[What the exercise asks]:
Reproduce the lines without any change, from the first one through the line that contains "d’affiliation problématiques avec le", including that line.

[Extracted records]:
________________





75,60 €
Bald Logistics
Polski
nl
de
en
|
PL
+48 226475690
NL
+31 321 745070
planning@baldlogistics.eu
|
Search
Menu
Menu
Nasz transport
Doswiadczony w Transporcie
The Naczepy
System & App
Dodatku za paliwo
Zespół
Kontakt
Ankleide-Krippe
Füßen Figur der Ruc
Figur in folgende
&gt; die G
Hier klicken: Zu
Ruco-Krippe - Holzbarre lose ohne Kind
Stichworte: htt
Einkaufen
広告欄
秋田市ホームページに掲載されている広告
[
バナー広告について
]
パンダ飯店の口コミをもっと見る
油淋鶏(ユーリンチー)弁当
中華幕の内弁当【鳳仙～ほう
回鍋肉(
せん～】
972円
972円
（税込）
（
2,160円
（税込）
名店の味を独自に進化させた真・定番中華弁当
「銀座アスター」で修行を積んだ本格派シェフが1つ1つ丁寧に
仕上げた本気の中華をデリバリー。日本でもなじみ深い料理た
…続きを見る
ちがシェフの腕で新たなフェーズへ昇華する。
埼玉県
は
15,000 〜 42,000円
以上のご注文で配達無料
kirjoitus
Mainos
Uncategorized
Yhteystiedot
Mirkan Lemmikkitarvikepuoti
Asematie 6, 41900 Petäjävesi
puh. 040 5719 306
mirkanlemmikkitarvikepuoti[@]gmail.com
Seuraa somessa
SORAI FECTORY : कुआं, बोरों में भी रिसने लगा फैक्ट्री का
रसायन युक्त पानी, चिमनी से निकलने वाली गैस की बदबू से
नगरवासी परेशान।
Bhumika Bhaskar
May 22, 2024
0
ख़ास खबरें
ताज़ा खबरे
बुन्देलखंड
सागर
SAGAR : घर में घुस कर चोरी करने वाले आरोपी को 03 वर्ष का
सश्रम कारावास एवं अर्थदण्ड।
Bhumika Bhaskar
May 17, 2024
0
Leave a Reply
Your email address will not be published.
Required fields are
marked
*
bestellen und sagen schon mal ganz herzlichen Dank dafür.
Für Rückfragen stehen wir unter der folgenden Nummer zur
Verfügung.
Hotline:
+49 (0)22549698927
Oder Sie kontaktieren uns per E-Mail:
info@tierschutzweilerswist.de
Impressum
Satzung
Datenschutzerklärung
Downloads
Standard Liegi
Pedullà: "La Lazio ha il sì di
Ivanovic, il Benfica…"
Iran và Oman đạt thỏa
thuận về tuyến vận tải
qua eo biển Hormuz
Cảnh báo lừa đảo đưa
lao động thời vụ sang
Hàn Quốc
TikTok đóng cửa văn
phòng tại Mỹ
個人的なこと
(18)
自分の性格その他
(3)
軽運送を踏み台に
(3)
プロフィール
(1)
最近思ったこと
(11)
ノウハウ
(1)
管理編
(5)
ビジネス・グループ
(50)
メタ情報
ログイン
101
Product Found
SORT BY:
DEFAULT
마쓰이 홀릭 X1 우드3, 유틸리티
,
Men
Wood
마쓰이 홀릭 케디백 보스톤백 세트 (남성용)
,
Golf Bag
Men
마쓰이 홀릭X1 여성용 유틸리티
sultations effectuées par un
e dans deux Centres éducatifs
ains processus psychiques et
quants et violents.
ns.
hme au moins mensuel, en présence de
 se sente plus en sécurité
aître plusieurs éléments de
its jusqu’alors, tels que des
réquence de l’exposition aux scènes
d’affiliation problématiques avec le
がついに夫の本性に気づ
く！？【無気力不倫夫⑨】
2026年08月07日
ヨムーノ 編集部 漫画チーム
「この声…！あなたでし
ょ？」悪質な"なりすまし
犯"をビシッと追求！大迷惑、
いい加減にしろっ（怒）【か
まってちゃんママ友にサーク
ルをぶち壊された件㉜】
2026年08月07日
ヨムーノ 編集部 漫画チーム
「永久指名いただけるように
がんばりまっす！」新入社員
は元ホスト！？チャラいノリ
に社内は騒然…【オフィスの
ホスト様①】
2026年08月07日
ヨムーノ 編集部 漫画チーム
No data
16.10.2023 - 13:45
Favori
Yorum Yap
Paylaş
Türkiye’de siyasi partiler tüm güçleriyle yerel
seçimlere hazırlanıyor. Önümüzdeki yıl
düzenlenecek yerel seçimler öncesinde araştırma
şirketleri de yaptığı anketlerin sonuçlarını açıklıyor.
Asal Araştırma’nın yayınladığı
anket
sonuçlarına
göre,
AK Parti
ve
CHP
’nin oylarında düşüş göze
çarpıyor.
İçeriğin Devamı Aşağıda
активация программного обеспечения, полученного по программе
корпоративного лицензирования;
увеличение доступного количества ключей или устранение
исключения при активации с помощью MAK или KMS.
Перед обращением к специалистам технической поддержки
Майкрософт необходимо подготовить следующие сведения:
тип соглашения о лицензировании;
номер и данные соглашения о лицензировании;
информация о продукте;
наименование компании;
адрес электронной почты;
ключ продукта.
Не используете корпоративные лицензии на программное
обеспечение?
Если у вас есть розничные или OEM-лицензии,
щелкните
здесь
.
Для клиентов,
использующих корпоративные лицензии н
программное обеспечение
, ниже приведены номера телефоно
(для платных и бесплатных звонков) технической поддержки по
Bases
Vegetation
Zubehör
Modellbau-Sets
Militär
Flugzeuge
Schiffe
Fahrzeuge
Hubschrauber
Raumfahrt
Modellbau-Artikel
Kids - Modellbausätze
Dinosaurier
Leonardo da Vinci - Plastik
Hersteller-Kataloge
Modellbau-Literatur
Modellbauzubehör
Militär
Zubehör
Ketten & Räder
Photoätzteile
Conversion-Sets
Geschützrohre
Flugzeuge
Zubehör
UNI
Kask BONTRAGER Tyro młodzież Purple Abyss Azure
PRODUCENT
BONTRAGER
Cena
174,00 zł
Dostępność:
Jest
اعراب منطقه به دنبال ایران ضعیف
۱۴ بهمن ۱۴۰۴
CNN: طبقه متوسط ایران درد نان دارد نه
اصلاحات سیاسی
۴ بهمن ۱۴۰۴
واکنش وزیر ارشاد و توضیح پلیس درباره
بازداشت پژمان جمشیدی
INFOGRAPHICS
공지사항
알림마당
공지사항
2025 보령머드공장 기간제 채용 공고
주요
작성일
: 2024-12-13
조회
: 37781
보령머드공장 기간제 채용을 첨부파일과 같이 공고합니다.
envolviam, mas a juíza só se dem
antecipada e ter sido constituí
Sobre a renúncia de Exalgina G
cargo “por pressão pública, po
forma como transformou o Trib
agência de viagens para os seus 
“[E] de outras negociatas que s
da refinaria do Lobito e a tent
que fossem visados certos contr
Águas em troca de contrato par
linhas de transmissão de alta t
________________
[Written response]:





75,60 €
Bald Logistics
Polski
nl
de
en
|
PL
+48 226475690
NL
+31 321 745070
planning@baldlogistics.eu
|
Search
Menu
Menu
Nasz transport
Doswiadczony w Transporcie
The Naczepy
System & App
Dodatku za paliwo
Zespół
Kontakt
Ankleide-Krippe
Füßen Figur der Ruc
Figur in folgende
&gt; die G
Hier klicken: Zu
Ruco-Krippe - Holzbarre lose ohne Kind
Stichworte: htt
Einkaufen
広告欄
秋田市ホームページに掲載されている広告
[
バナー広告について
]
パンダ飯店の口コミをもっと見る
油淋鶏(ユーリンチー)弁当
中華幕の内弁当【鳳仙～ほう
回鍋肉(
せん～】
972円
972円
（税込）
（
2,160円
（税込）
名店の味を独自に進化させた真・定番中華弁当
「銀座アスター」で修行を積んだ本格派シェフが1つ1つ丁寧に
仕上げた本気の中華をデリバリー。日本でもなじみ深い料理た
…続きを見る
ちがシェフの腕で新たなフェーズへ昇華する。
埼玉県
は
15,000 〜 42,000円
以上のご注文で配達無料
kirjoitus
Mainos
Uncategorized
Yhteystiedot
Mirkan Lemmikkitarvikepuoti
Asematie 6, 41900 Petäjävesi
puh. 040 5719 306
mirkanlemmikkitarvikepuoti[@]gmail.com
Seuraa somessa
SORAI FECTORY : कुआं, बोरों में भी रिसने लगा फैक्ट्री का
रसायन युक्त पानी, चिमनी से निकलने वाली गैस की बदबू से
नगरवासी परेशान।
Bhumika Bhaskar
May 22, 2024
0
ख़ास खबरें
ताज़ा खबरे
बुन्देलखंड
सागर
SAGAR : घर में घुस कर चोरी करने वाले आरोपी को 03 वर्ष का
सश्रम कारावास एवं अर्थदण्ड।
Bhumika Bhaskar
May 17, 2024
0
Leave a Reply
Your email address will not be published.
Required fields are
marked
*
bestellen und sagen schon mal ganz herzlichen Dank dafür.
Für Rückfragen stehen wir unter der folgenden Nummer zur
Verfügung.
Hotline:
+49 (0)22549698927
Oder Sie kontaktieren uns per E-Mail:
info@tierschutzweilerswist.de
Impressum
Satzung
Datenschutzerklärung
Downloads
Standard Liegi
Pedullà: "La Lazio ha il sì di
Ivanovic, il Benfica…"
Iran và Oman đạt thỏa
thuận về tuyến vận tải
qua eo biển Hormuz
Cảnh báo lừa đảo đưa
lao động thời vụ sang
Hàn Quốc
TikTok đóng cửa văn
phòng tại Mỹ
個人的なこと
(18)
自分の性格その他
(3)
軽運送を踏み台に
(3)
プロフィール
(1)
最近思ったこと
(11)
ノウハウ
(1)
管理編
(5)
ビジネス・グループ
(50)
メタ情報
ログイン
101
Product Found
SORT BY:
DEFAULT
마쓰이 홀릭 X1 우드3, 유틸리티
,
Men
Wood
마쓰이 홀릭 케디백 보스톤백 세트 (남성용)
,
Golf Bag
Men
마쓰이 홀릭X1 여성용 유틸리티
sultations effectuées par un
e dans deux Centres éducatifs
ains processus psychiques et
quants et violents.
ns.
hme au moins mensuel, en présence de
 se sente plus en sécurité
aître plusieurs éléments de
its jusqu’alors, tels que des
réquence de l’exposition aux scènes
d’affiliation problématiques avec le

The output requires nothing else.